Deb Agarwal

On October 1, Deb Agarwal assumed the role of interim division director of the Computing Sciences Area (CSA)’s newest division, the Scientific Data Division. A strong advocate for diversity, inclusion, and mentoring the next generation of scientists, Deb was formerly department head of the Computational Research Division (CRD)’s Data Science and Technology Department, which will become four of seven groups in the new Division. Deb, who has been recognized for her leadership in the technology sector, shares her thoughts about the new Division and the value of data science.

You are heading up a new division in computing sciences. What is its purpose, and why now?

The Computational Sciences Area has been thinking about forming the Scientific Data Division for a while. As the amount of data involved in scientific research has continued to grow, and techniques for data collection and processing have evolved, our own capabilities have grown as well. We are already a premier organization in terms of these capabilities, and creating this new Division will shine a light on these capabilities. It will create new career paths for scientists who work with data. It will build more durable collaborations with Areas and Divisions at the Lab. It will allow us to think more strategically, rather than opportunistically, about our data capabilities, and broadcast the message that this field is important to us. Now is a good time to do this, as the DOE is paying more attention to data science.
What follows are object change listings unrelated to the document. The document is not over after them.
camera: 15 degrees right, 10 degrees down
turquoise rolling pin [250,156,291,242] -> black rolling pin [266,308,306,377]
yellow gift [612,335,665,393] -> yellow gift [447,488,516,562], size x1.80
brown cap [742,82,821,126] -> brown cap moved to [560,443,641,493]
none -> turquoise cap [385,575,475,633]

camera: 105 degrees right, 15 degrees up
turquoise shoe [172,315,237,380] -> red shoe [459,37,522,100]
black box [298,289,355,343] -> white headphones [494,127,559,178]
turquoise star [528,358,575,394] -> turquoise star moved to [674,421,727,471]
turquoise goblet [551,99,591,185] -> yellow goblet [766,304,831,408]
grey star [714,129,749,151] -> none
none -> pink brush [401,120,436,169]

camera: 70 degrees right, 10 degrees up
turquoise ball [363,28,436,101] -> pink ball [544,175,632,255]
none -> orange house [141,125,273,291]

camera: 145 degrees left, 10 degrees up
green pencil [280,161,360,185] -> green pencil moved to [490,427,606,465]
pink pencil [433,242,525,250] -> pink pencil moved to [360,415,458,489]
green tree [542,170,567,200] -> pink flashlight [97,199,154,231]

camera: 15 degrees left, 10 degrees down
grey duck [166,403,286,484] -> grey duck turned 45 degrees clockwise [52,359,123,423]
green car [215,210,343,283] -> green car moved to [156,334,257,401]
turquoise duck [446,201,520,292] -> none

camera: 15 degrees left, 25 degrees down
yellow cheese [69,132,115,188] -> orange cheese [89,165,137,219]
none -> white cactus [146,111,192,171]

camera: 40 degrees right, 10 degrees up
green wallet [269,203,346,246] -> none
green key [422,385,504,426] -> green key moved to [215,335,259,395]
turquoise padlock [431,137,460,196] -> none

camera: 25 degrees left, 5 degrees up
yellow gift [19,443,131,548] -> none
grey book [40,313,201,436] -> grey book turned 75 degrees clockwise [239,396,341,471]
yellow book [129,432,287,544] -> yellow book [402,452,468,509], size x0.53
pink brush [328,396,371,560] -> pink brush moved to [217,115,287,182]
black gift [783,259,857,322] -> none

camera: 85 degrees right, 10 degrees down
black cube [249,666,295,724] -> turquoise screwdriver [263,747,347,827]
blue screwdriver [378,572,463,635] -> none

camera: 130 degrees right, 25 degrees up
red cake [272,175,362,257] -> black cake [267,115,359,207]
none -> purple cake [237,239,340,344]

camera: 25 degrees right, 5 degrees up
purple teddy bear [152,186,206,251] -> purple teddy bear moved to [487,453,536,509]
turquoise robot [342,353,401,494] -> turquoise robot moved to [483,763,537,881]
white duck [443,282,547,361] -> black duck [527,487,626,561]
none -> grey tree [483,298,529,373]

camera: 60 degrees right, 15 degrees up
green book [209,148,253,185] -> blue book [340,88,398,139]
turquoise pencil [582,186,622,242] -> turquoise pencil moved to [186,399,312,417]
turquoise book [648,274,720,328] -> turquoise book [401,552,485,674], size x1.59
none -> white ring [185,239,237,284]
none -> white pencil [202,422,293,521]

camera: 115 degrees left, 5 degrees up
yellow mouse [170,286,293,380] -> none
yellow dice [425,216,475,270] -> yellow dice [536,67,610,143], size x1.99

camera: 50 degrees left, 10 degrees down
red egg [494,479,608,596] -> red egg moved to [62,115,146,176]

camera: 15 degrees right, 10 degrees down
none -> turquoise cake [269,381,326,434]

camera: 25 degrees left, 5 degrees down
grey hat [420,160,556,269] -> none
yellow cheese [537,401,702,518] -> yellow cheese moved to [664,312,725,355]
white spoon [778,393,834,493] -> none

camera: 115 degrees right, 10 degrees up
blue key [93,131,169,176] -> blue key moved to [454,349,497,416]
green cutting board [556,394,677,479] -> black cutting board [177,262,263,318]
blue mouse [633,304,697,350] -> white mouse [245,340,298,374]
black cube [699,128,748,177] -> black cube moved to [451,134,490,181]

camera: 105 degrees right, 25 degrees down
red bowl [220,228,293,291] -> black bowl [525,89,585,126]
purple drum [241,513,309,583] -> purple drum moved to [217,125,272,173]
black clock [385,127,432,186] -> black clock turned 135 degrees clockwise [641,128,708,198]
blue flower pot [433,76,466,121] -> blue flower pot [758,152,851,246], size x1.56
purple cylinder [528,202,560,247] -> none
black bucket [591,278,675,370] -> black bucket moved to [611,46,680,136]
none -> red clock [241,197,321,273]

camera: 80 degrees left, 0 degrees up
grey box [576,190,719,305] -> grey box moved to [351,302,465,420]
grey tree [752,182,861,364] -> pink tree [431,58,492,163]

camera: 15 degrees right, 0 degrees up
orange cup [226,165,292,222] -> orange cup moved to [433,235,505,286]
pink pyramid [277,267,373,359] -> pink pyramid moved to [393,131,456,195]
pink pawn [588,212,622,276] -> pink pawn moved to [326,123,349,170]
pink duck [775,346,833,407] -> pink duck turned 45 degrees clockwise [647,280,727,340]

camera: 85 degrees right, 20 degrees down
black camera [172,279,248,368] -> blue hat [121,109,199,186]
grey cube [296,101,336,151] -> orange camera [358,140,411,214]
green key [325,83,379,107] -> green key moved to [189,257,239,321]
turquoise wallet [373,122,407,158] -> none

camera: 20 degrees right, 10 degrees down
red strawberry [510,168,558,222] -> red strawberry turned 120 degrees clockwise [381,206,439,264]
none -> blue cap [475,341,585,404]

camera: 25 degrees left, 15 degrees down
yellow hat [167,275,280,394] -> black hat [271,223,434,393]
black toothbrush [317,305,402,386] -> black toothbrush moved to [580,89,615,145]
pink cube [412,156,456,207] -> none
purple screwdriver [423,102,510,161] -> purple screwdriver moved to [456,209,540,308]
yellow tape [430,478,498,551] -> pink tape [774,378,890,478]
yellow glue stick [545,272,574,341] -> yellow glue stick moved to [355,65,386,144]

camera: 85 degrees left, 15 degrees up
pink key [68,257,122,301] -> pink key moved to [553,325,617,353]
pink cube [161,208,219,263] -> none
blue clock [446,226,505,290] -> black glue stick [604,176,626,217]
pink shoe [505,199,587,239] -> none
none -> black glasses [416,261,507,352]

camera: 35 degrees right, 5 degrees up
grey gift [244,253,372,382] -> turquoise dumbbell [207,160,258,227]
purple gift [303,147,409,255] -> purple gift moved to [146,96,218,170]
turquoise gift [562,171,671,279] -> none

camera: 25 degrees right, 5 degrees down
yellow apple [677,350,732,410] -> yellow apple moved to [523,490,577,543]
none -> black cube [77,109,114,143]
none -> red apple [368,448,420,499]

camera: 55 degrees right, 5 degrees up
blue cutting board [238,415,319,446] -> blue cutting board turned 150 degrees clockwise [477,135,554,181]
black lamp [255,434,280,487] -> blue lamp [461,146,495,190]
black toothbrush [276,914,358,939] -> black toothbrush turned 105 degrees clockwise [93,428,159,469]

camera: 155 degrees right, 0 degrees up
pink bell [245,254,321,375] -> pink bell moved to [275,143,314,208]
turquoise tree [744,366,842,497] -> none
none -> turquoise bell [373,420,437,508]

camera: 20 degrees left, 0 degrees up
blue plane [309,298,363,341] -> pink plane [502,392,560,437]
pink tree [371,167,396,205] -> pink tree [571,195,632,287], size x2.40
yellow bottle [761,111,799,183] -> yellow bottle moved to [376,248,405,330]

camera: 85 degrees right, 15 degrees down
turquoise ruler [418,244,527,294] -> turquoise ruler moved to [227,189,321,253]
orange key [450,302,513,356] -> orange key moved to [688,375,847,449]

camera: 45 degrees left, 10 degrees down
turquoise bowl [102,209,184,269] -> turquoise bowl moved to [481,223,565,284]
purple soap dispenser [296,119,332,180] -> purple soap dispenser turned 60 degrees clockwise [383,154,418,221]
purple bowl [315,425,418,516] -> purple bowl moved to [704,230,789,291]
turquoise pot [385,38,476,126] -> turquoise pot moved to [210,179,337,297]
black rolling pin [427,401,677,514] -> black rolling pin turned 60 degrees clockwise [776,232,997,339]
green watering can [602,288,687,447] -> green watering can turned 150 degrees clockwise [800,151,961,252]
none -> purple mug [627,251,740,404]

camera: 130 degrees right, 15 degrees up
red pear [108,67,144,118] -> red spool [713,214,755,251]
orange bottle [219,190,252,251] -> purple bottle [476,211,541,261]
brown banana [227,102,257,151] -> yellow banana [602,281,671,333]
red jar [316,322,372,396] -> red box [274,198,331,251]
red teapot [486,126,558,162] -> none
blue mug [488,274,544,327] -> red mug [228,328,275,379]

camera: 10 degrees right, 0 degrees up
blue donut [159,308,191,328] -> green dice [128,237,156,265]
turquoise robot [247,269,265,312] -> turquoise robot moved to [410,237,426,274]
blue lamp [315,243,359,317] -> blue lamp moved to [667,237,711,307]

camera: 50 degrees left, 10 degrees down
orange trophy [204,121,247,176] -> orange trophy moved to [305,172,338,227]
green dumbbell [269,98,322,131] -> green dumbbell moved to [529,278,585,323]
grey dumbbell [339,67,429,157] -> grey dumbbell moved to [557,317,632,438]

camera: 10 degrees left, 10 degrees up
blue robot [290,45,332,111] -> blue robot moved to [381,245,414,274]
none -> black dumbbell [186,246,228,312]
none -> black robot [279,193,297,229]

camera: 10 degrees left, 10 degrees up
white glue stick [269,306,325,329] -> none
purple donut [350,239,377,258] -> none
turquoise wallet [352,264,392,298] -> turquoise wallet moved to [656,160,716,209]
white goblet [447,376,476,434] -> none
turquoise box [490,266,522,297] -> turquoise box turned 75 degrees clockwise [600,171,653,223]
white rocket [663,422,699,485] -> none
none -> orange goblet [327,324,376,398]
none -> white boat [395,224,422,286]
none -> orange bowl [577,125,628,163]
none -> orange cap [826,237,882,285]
With this new Division, we will have a seat at the table in discussions and initiatives around data science.

Can you give examples of the kinds of projects and initiatives that your division will engage in?

There are two areas of work that the Division will engage in. The first is to advance data science, for example, using machine learning and artificial intelligence so that data science can help us understand and predict scientific processes. We also plan to build tools, structures, and workflows for processing and managing data at all scales. Science now requires handling large-scale data and a huge diversity of data, which need to be integrated, and it is important the data are usable and shareable. Throughout the whole process of scientific research, there is a lot that data science can contribute.

Data science can also contribute to understanding more deeply what is going on in the real world. Data science can help us understand complex systems where we have data from the system but not models. Ultimately, we hope that data science can also help predict outcomes. This predictive capability will require a merging of first-principles understanding with data science techniques and is one of the holy grails of data science.

The second area of work will be our collaborative engagements with Areas across the Lab. Data science demands collaboration at all stages of the data collection, preparation, and analysis process. For many research projects, there are large teams of scientists collecting data across scales and disciplines; we need to work with these teams to bring together the data, to build capabilities that help turn that data into knowledge and understanding, and to preserve that data as a body of work for reuse.

How will your division partner with or support other Areas and Divisions?

We already partner with many Areas and Divisions at the Lab. For example, our Physics and X-Ray Science Computing group is embedded in large experimental collaborations to provide cyberinfrastructure for experiments like the ATLAS high energy physics project, the Computational Cosmology Center is collaborating with astrophysicists to develop the tools, techniques and technologies to meet the analysis challenges posed by cosmological data sets, and the Computational Biosciences group is developing tools and frameworks to meet analysis challenges in collaboration with the Biosciences Area. I work on teams spanning the Computing Sciences Area (CSA) and Earth and Environmental Sciences Areas (EESA) on a number of projects related to watersheds, tropical forests, and carbon flux. These are just a few of the examples of the partnerships the groups in the new division have with the other divisions and areas across Berkeley Lab and DOE.

Each of these partnerships evolved organically, and they are unique, driven by the particular needs of that project or division. We want to explore how we can strengthen and expand these partnerships across the scientific areas to address data science challenges together.

It’s exciting that data science, which has been growing over the last few decades, is now getting broader recognition as an area of research. With the new Division, there are many data science topics and opportunities that will present themselves as gaps in the current research as we look more holistically and more strategically at our capabilities. An example where we have had success doing this is our User Experience research in the Data Science and Technology Department which grew from a recognition that solving the scientific data science challenges required better understanding of user needs.